- [Teks Ditampilkan]
Matahari mulai tenggelam, melukis langit dengan nuansa oranye keemasan. Di tengah hembusan angin yang berbisik lembut, Rengkuh Banyu Mahandaru duduk terbenam dalam pikirannya, mengawasi laut Wakatobi yang membiru dalam pelukan senja.
Beberapa jam lalu, dengan semangat dan harapan menggebu, ia menceburkan diri ke dalam gelombang yang tenang, membayangkan karang yang menari bersama ikan-ikan berwarna cerah. Namun, yang ia temukan di bawah sana, sungguh jauh dari ekspektasi. Alih-alih menyaksikan kawanan ikan tropis yang berkejaran dan lambaian terumbu karang, ia malah mendapati lembaran styrofoam dan plastik melayang-layang, menciptakan kontras yang menyedihkan dengan keindahan alam.

- [Entri Hasil Ekstraksi]

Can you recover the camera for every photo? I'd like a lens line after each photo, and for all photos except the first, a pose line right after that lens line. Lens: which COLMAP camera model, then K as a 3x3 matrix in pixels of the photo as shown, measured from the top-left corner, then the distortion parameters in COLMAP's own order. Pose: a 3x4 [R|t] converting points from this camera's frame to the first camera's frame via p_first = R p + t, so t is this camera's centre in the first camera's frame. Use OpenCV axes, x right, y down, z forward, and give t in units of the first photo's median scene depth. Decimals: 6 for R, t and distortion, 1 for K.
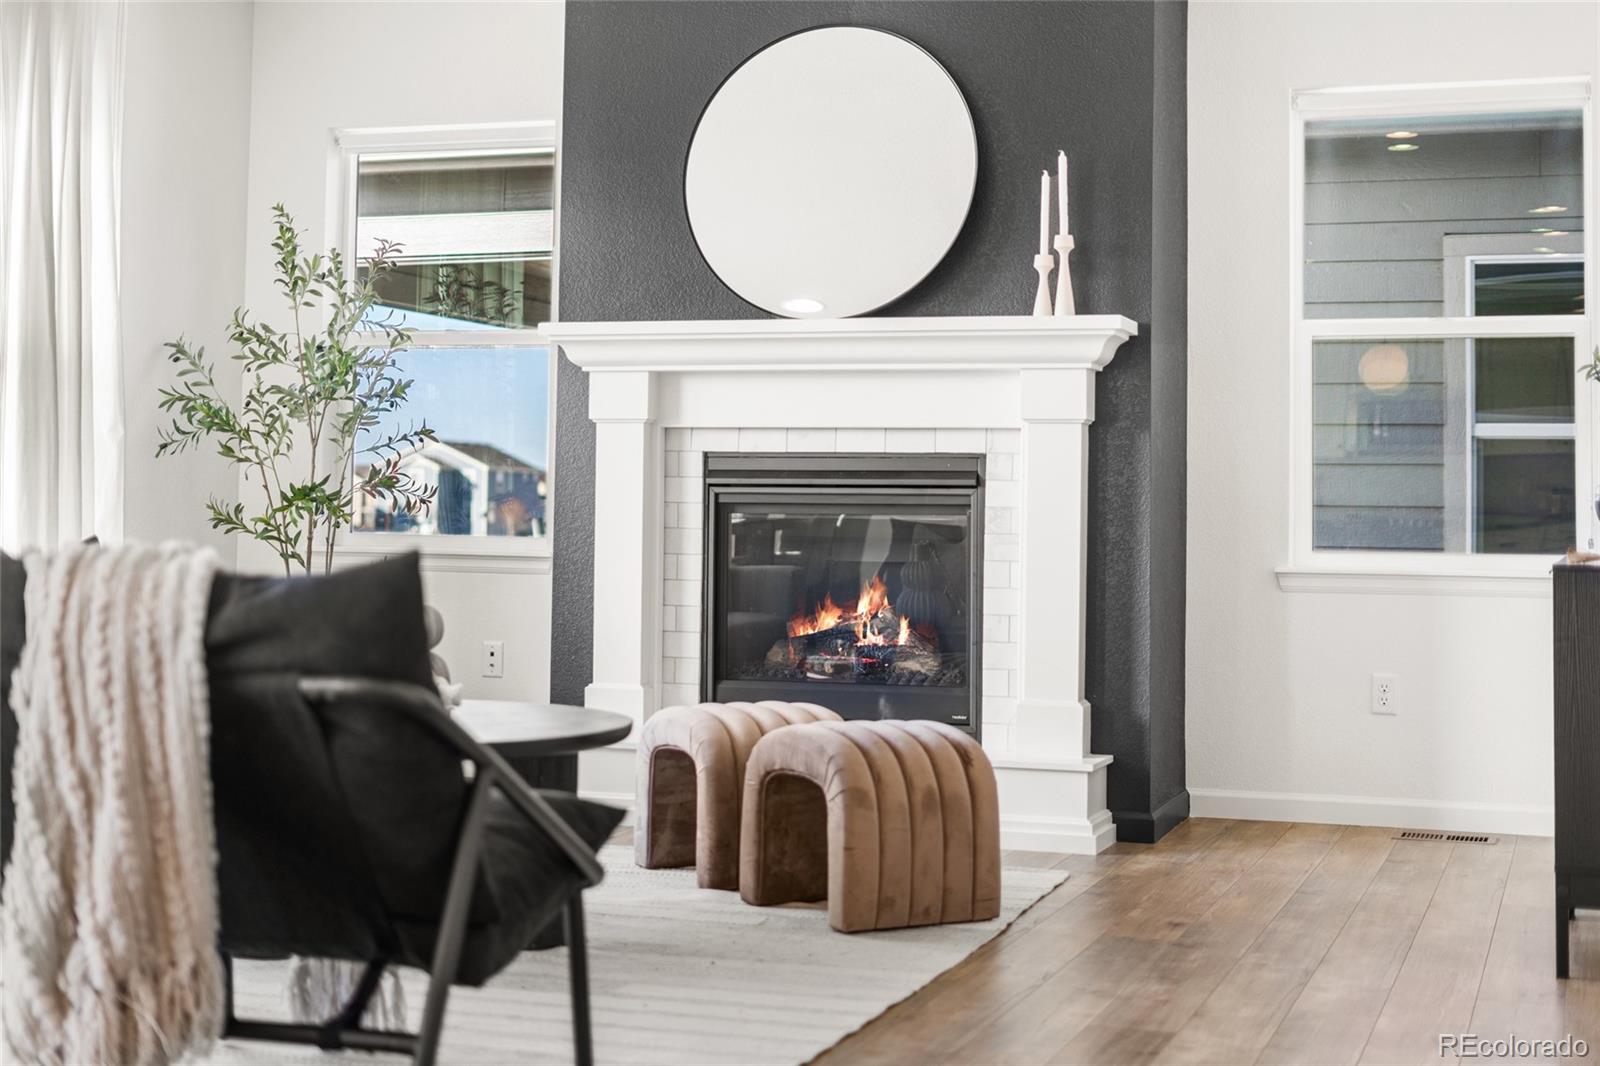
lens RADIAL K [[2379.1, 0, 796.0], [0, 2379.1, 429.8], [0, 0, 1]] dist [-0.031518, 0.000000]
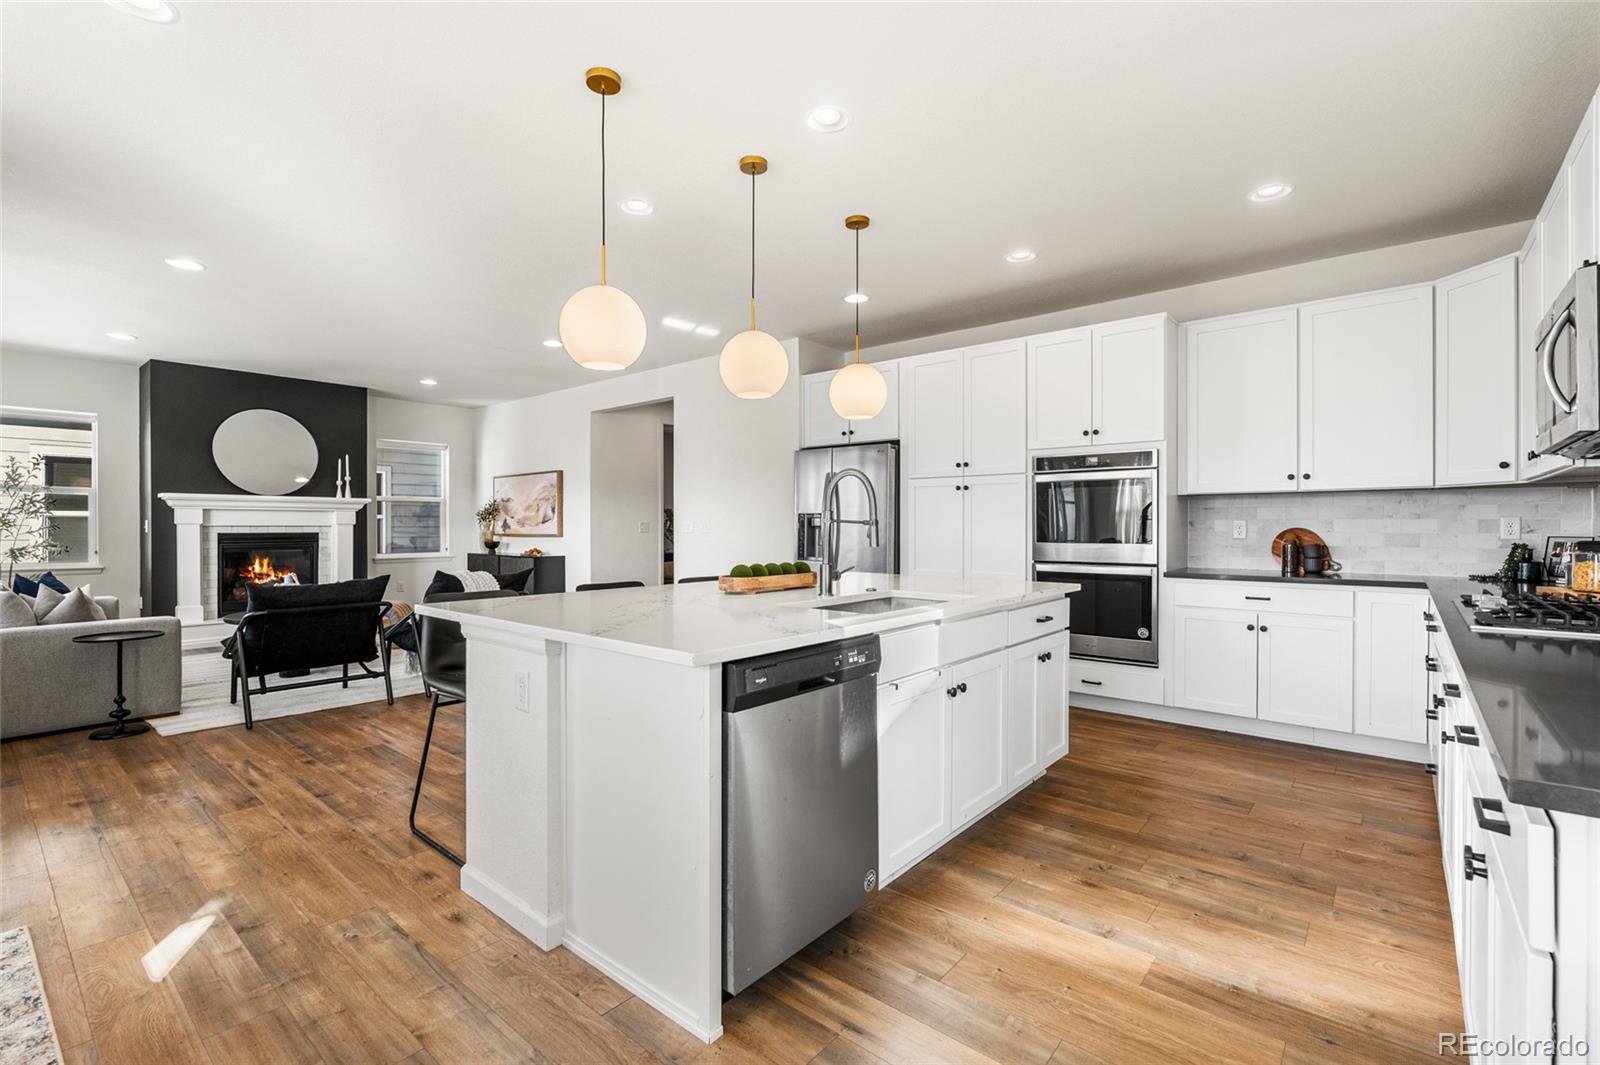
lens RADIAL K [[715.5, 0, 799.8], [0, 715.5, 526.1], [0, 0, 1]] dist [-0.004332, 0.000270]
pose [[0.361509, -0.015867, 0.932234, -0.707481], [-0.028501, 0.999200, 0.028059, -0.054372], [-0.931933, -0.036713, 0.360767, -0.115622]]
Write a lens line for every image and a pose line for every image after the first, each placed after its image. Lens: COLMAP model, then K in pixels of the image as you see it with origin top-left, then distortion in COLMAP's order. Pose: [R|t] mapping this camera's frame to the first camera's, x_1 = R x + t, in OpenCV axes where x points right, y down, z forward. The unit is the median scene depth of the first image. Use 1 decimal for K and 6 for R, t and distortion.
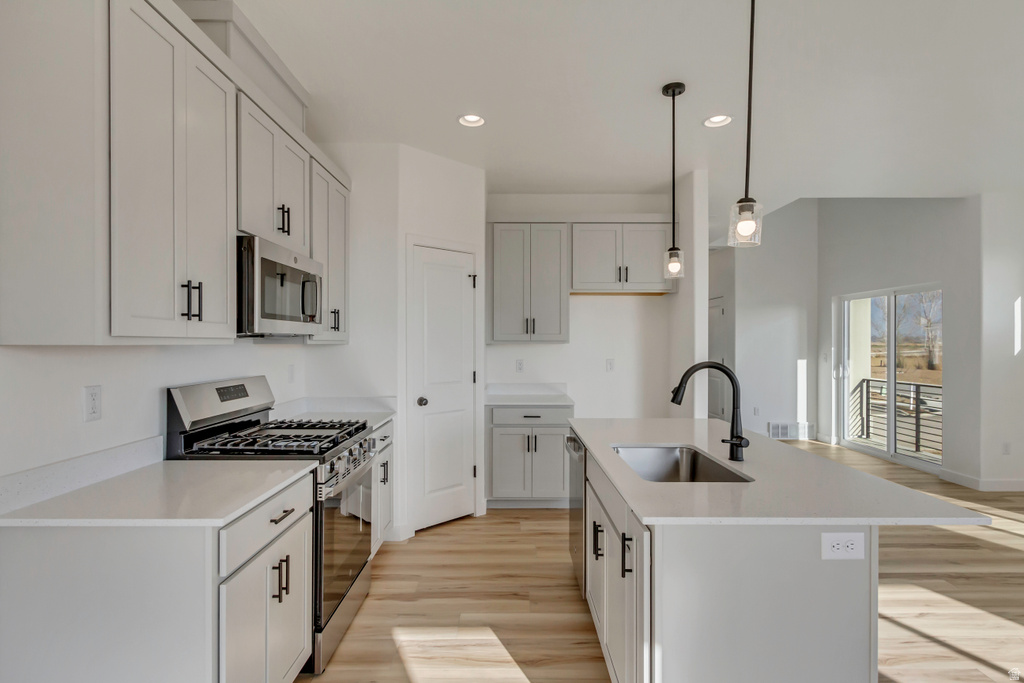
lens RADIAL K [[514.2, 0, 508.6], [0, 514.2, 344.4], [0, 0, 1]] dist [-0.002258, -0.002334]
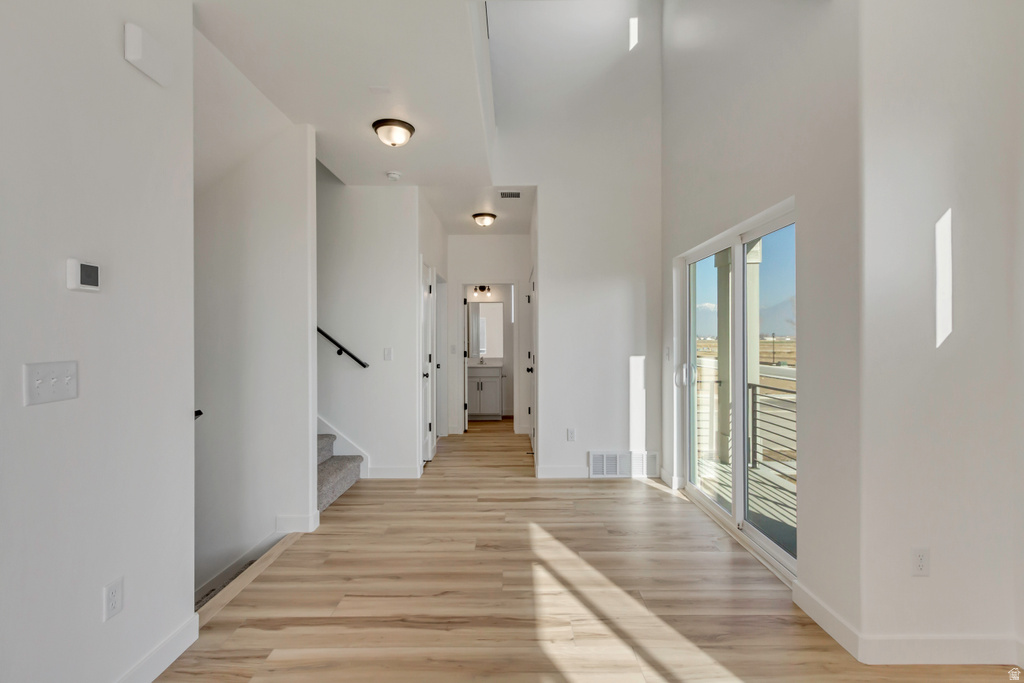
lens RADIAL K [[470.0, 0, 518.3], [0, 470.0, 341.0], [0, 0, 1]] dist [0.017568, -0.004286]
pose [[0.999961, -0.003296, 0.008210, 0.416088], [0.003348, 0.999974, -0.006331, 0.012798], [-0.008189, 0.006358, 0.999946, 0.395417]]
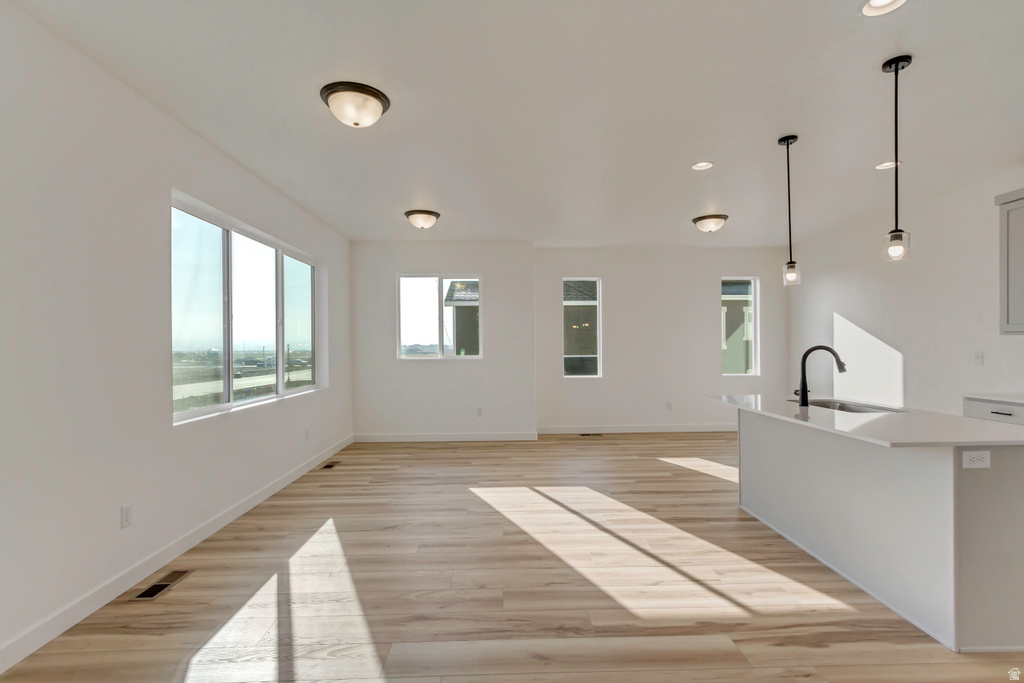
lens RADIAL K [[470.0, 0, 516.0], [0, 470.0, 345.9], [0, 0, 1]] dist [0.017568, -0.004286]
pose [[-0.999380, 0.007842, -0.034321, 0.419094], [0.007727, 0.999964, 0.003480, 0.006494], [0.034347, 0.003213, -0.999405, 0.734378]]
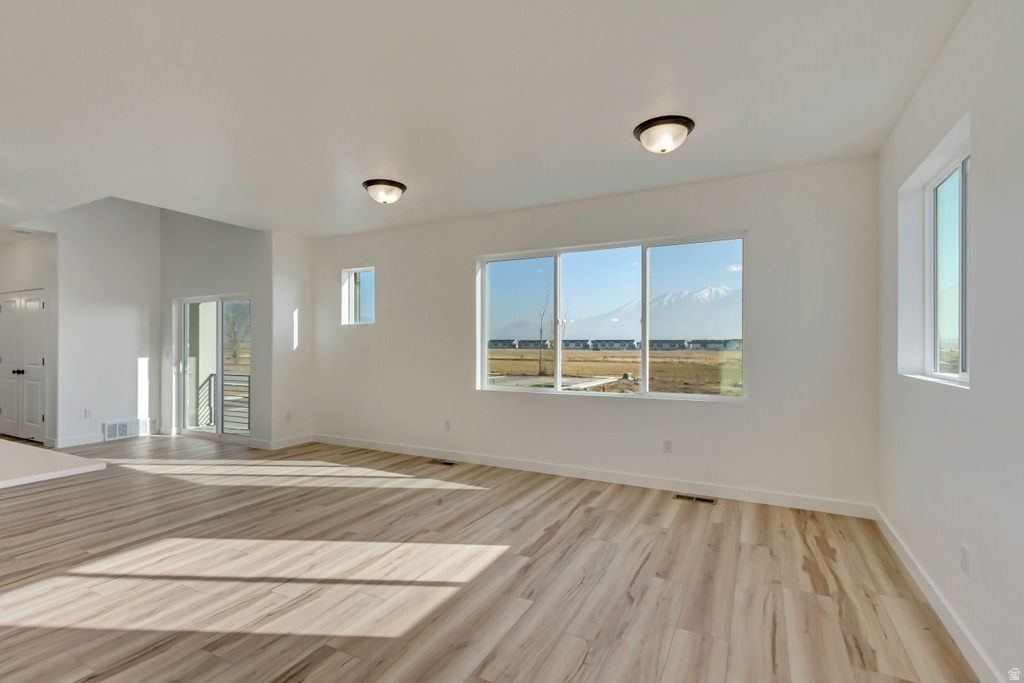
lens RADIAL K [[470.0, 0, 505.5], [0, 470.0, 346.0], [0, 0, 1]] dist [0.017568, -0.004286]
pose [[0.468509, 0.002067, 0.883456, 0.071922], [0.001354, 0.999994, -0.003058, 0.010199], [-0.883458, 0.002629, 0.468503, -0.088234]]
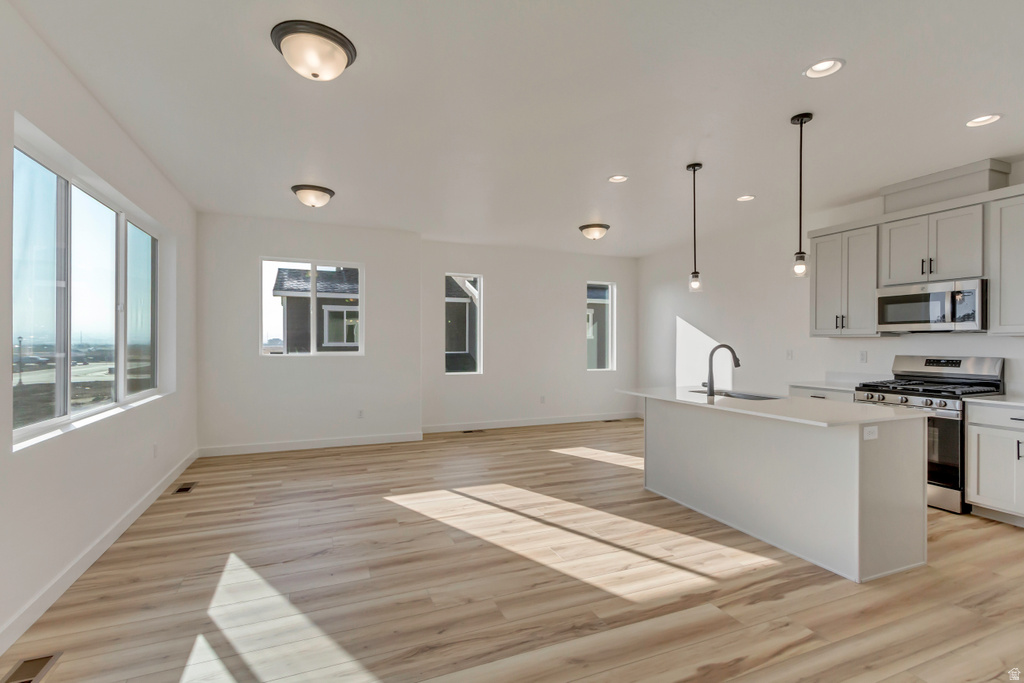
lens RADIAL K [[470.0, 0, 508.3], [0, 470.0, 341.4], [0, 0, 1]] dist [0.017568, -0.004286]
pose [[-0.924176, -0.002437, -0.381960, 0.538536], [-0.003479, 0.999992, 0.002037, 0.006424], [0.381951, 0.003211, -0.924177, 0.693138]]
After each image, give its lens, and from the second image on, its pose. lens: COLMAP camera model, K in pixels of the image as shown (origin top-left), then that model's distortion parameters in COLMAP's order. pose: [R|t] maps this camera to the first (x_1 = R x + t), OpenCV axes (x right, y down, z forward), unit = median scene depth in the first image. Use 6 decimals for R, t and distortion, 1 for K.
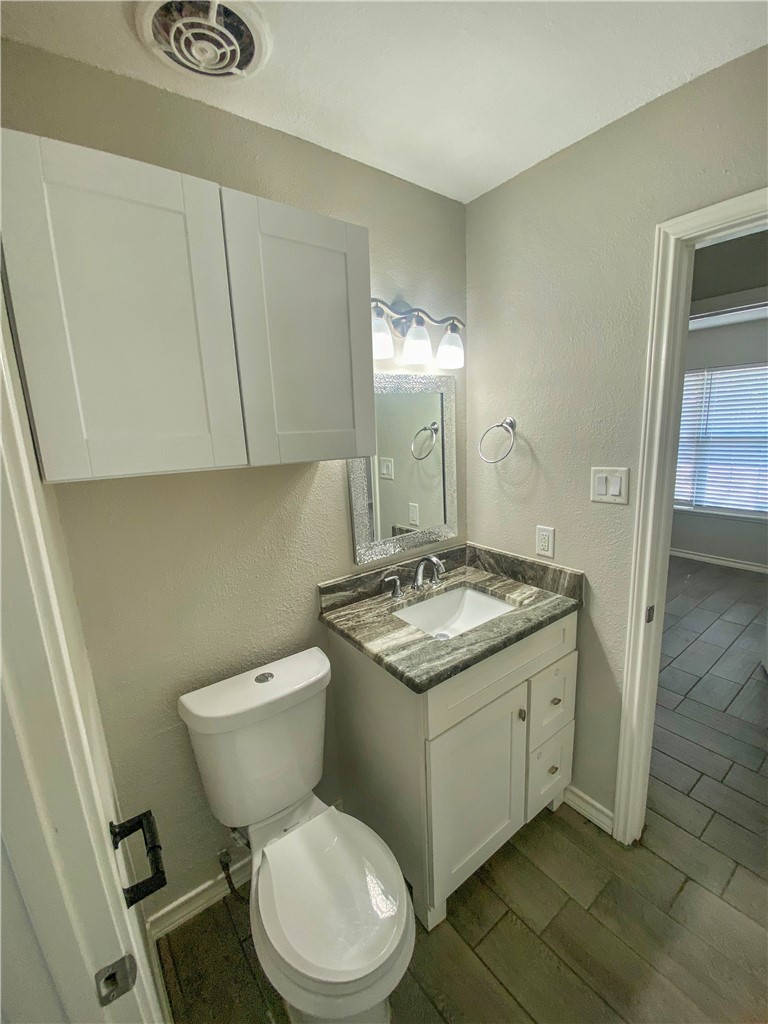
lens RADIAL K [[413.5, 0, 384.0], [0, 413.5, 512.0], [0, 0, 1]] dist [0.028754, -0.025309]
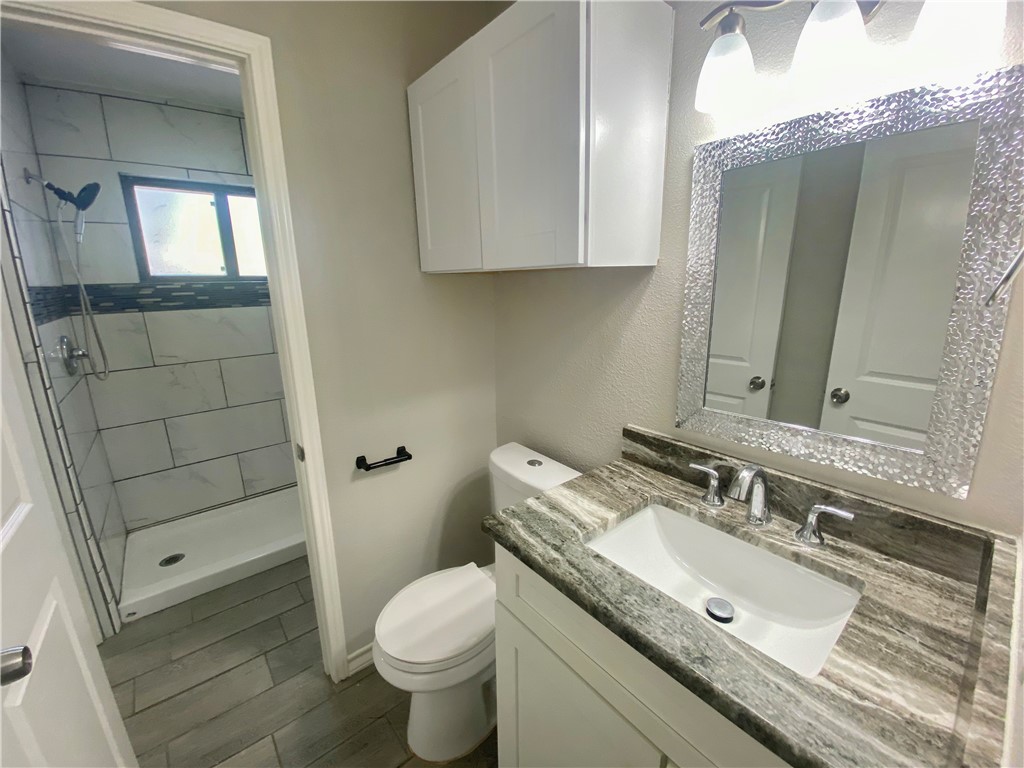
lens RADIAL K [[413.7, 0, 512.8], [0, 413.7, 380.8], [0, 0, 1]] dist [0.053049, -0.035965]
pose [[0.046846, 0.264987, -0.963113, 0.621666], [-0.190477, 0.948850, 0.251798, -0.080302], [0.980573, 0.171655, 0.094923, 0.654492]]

- [Tugas]
Lanjutkan cerita tentang Rengkuh di laut Wakatobi, dimulai tepat setelah kalimat terakhirnya. Entri-entri tersebut sama sekali tidak digunakan di sini.

- [Jawaban Tugas]
Momen itu, yang seharusnya penuh keajaiban, berubah menjadi pelajaran pahit, membekas dalam ingatan dan mengguncang nurani. Apa yang dirasakan Rengkuh selanjutnya tak hanya sebatas kekecewaan tapi terus menumpuk jadi keresahan yang menetap di hati.
Ia mulai bertanya, apakah ia juga memberi andil dalam menciptakan kerusakan itu?
Ingatan melayang, membawanya ke kegalauan di masa lalu. Kegalauan yang sebelumnya dianggap sepele dan segera menguap ditelan kesibukan.
Rengkuh, seperti kebanyakan pemuda yang tinggal di perkotaan yang memulai rutinitas kerjanya dari pagi hingga sore. Kesibukan kerap membuatnya memilih memesan makanan secara online dengan dalih kepraktisan.
Satu pesanan nasi ayam, diterimanya dalam keadaan terbungkus rapi dengan kemasan styrofoam. Nasi dikemas terpisah, ayam dibungkus tersendiri pun begitu dengan sambal dan kelengkapan lainnya.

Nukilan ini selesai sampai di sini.